Word for word, repeat everything in the records below except the pictures.
........
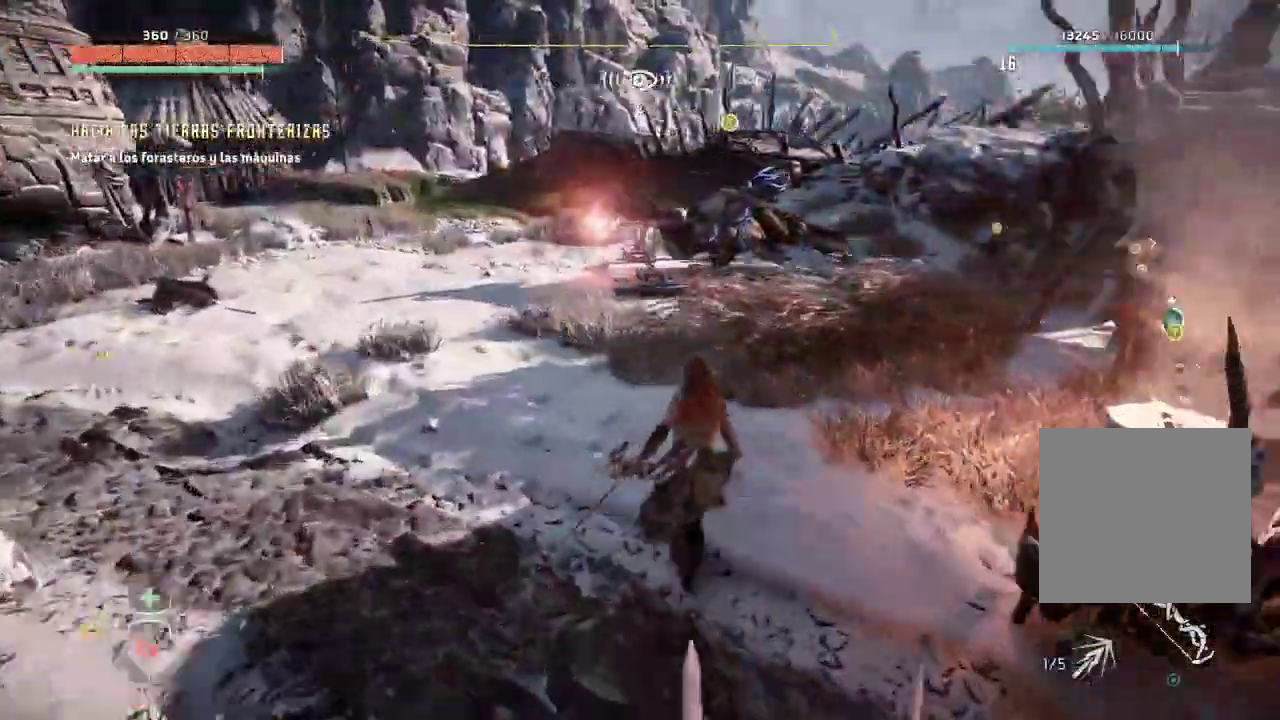
{"buttons": [], "left_stick": "up-left", "right_stick": "center", "events": [[183, "R2", "down"], [317, "R2", "up"], [317, "left_stick", "up-left"], [317, "right_stick", "center"]]}
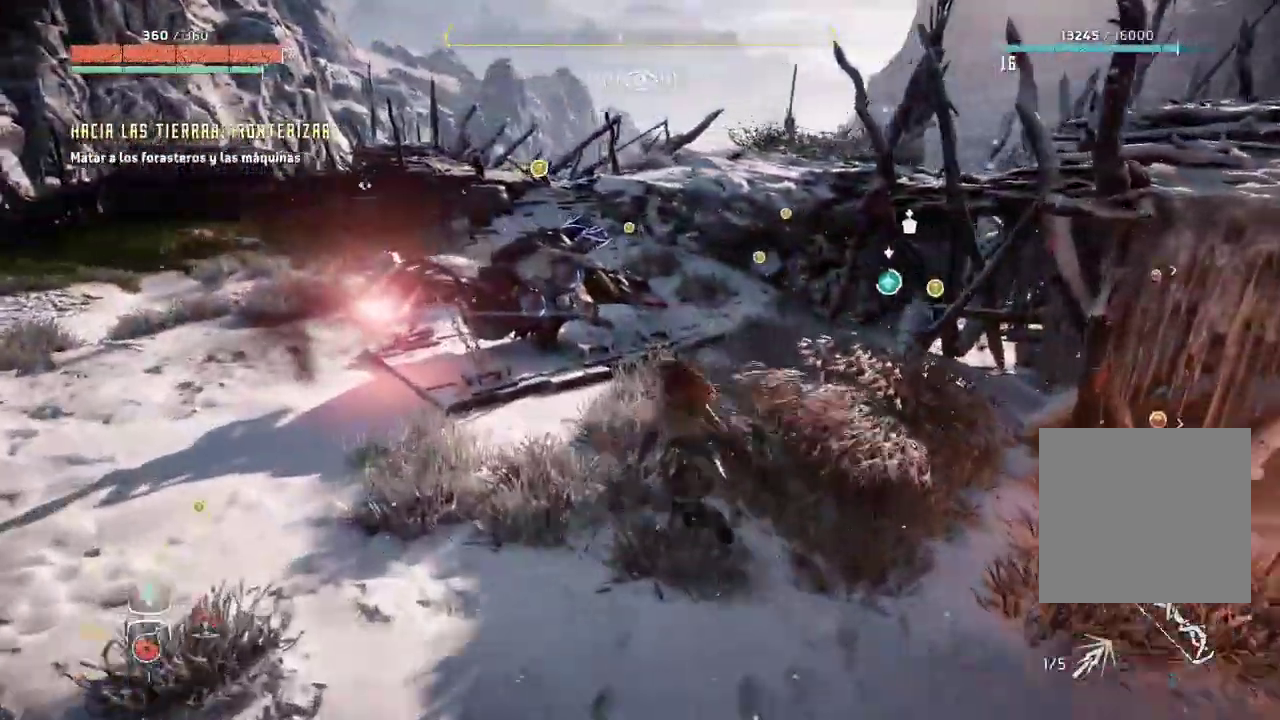
{"buttons": [], "left_stick": "up-left", "right_stick": "center", "events": []}
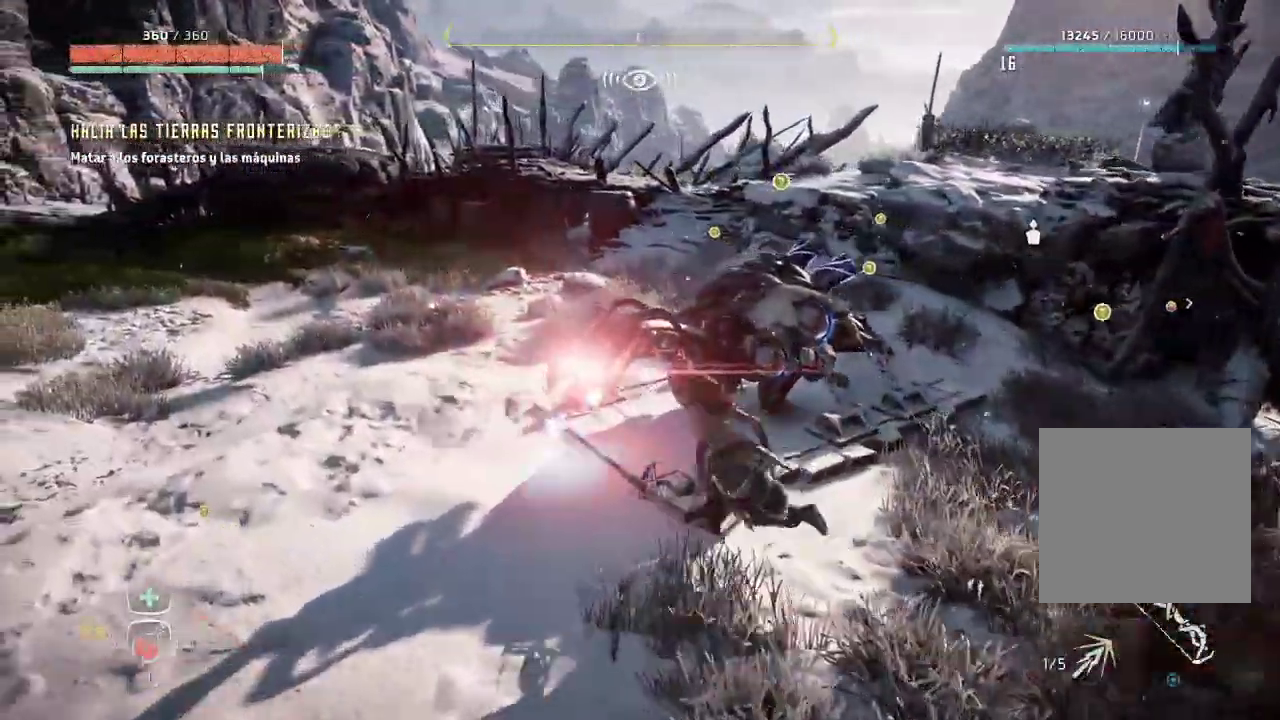
{"buttons": [], "left_stick": "up-left", "right_stick": "right", "events": [[417, "right_stick", "right"]]}
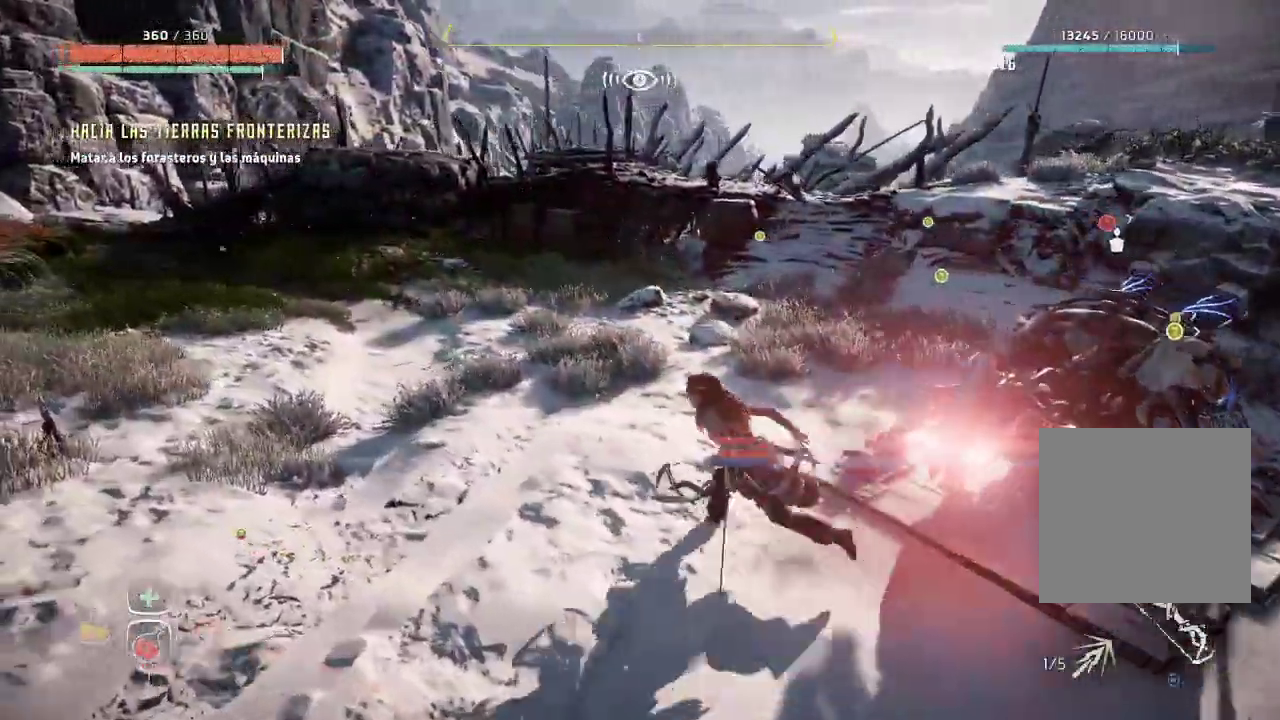
{"buttons": [], "left_stick": "up-left", "right_stick": "center", "events": [[317, "right_stick", "center"]]}
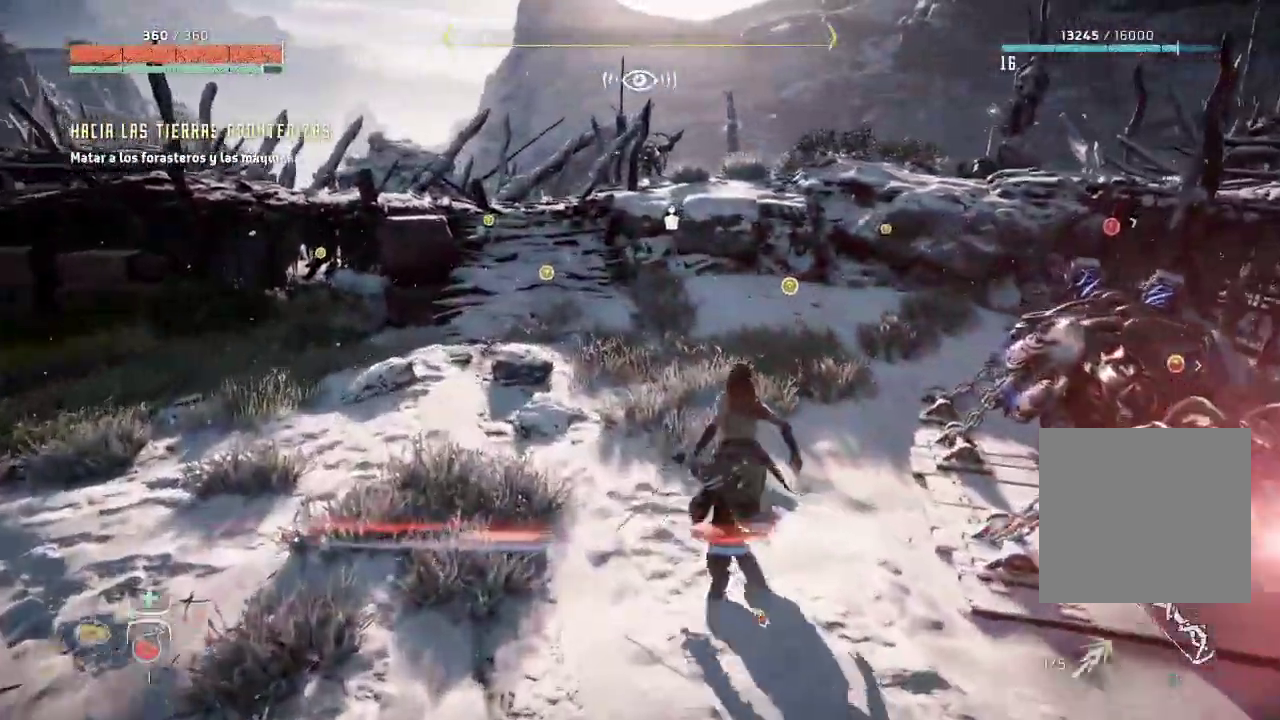
{"buttons": [], "left_stick": "up", "right_stick": "center", "events": [[167, "left_stick", "up"]]}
........
* _Final answer_:
{"buttons": [], "left_stick": "up-left", "right_stick": "center", "events": [[183, "R2", "down"], [317, "R2", "up"], [317, "left_stick", "up-left"], [317, "right_stick", "center"]]}
{"buttons": [], "left_stick": "up-left", "right_stick": "center", "events": []}
{"buttons": [], "left_stick": "up-left", "right_stick": "right", "events": [[417, "right_stick", "right"]]}
{"buttons": [], "left_stick": "up-left", "right_stick": "center", "events": [[317, "right_stick", "center"]]}
{"buttons": [], "left_stick": "up", "right_stick": "center", "events": [[167, "left_stick", "up"]]}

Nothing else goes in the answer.